Task
All lines from the one containing "left_click_drag(453, 104, 556, 104)" through the end of the material are to be given back exactly, without pictures.

Given records
____

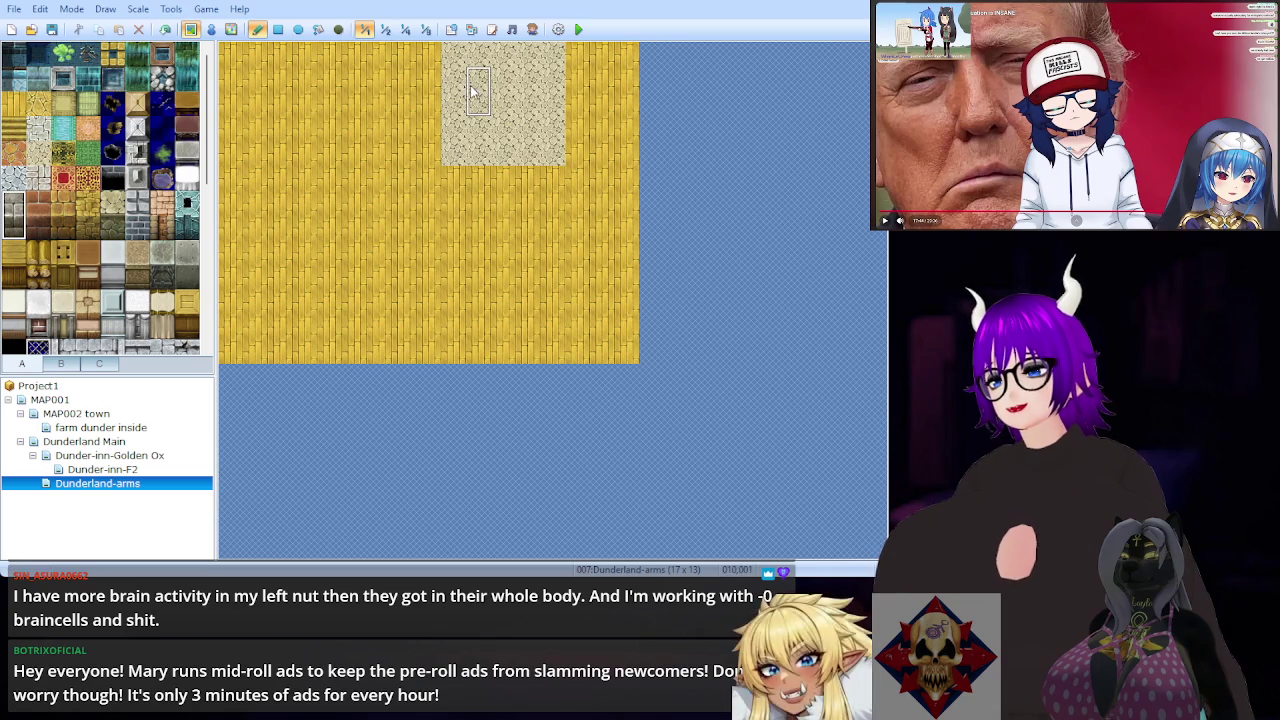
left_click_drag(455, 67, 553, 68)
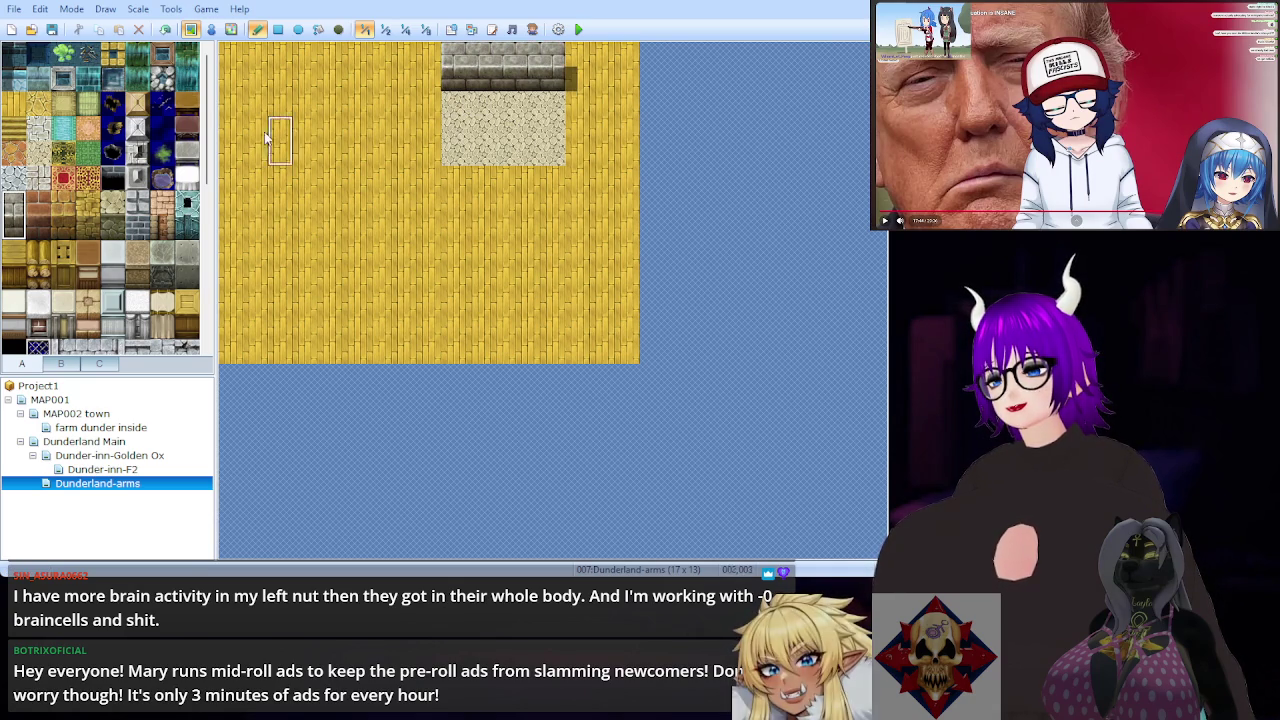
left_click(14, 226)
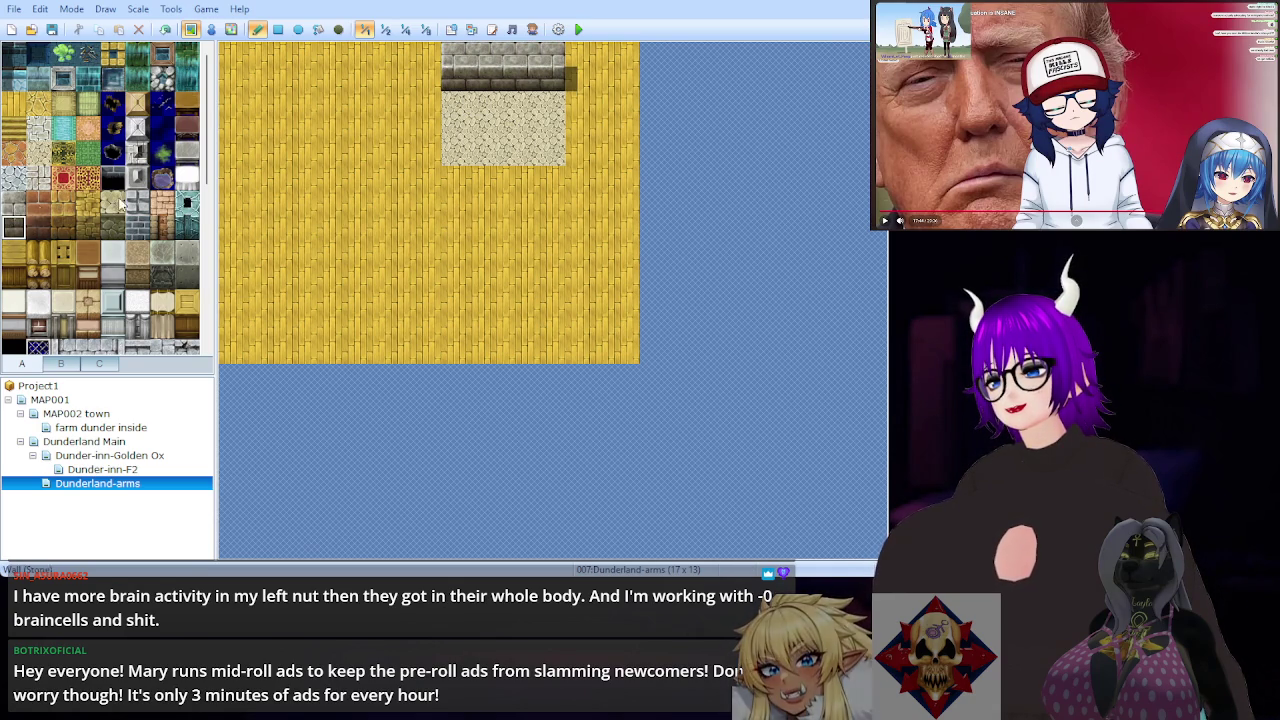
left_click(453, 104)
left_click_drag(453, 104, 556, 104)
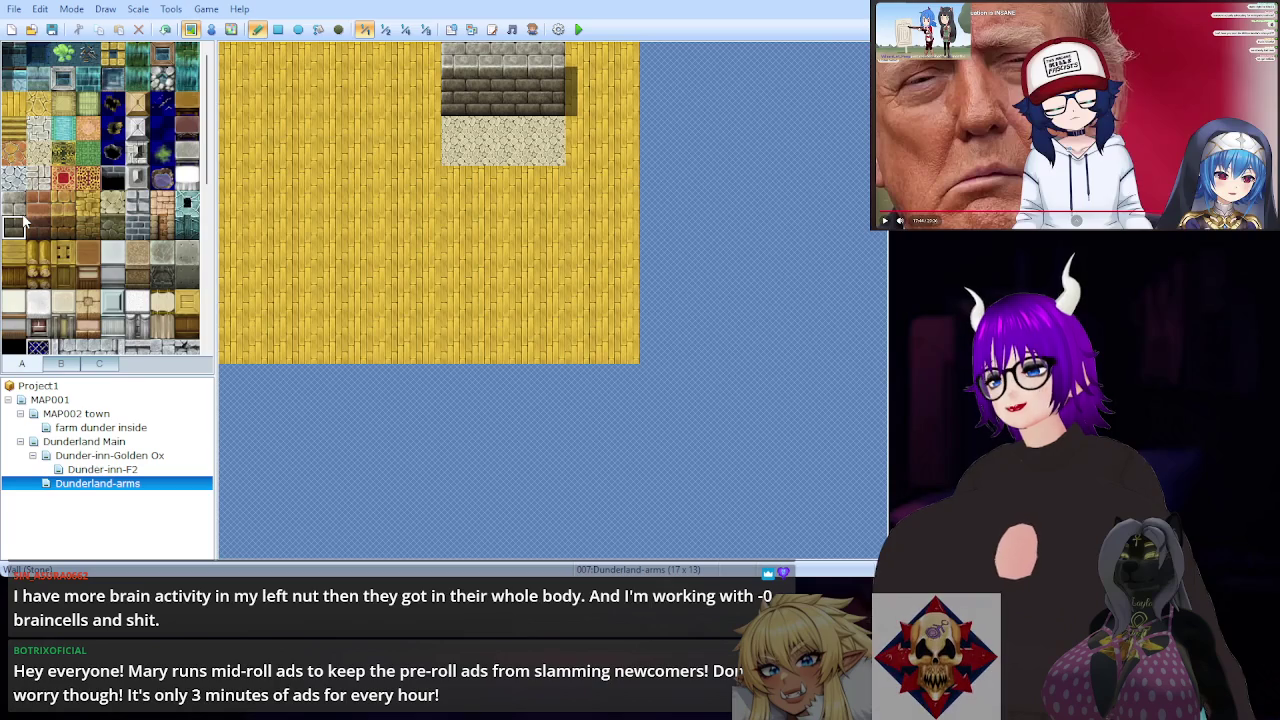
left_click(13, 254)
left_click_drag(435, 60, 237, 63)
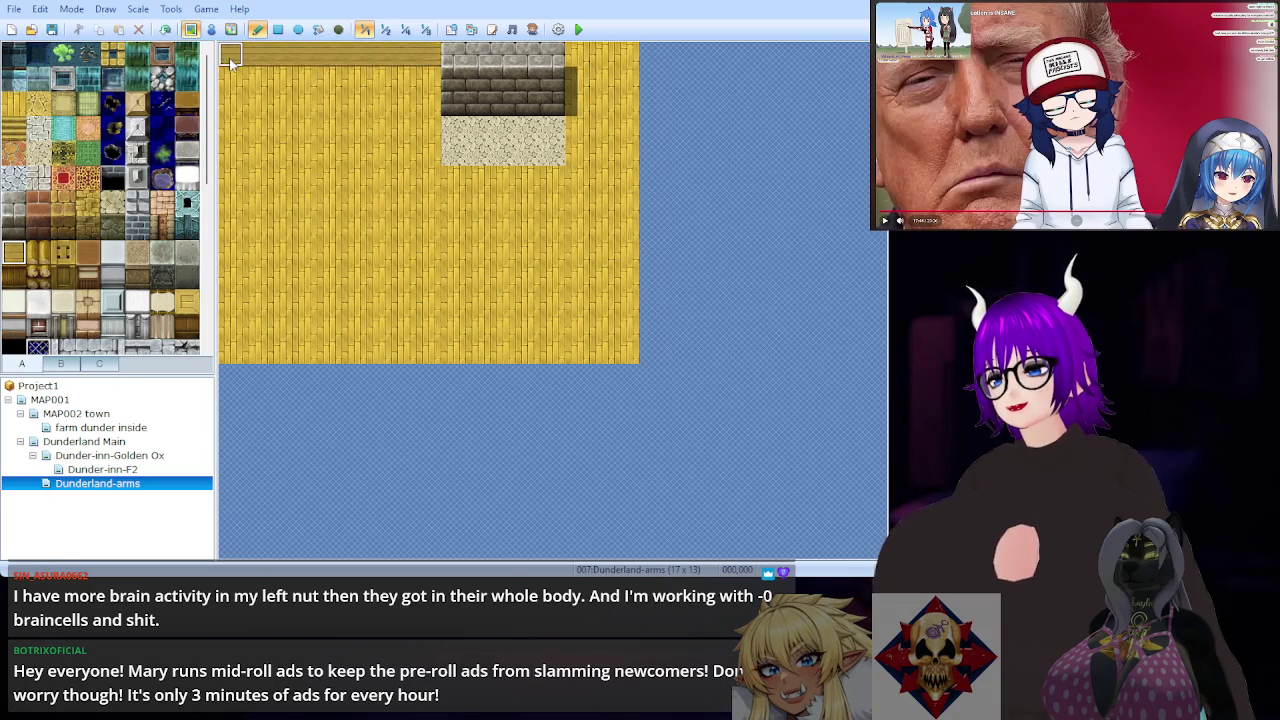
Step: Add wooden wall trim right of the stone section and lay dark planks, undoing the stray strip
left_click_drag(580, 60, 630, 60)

____

Exercise response
left_click_drag(453, 104, 556, 104)
left_click(13, 254)
left_click_drag(435, 60, 237, 63)
Step: Add wooden wall trim right of the stone section and lay dark planks, undoing the stray strip
left_click_drag(580, 60, 630, 60)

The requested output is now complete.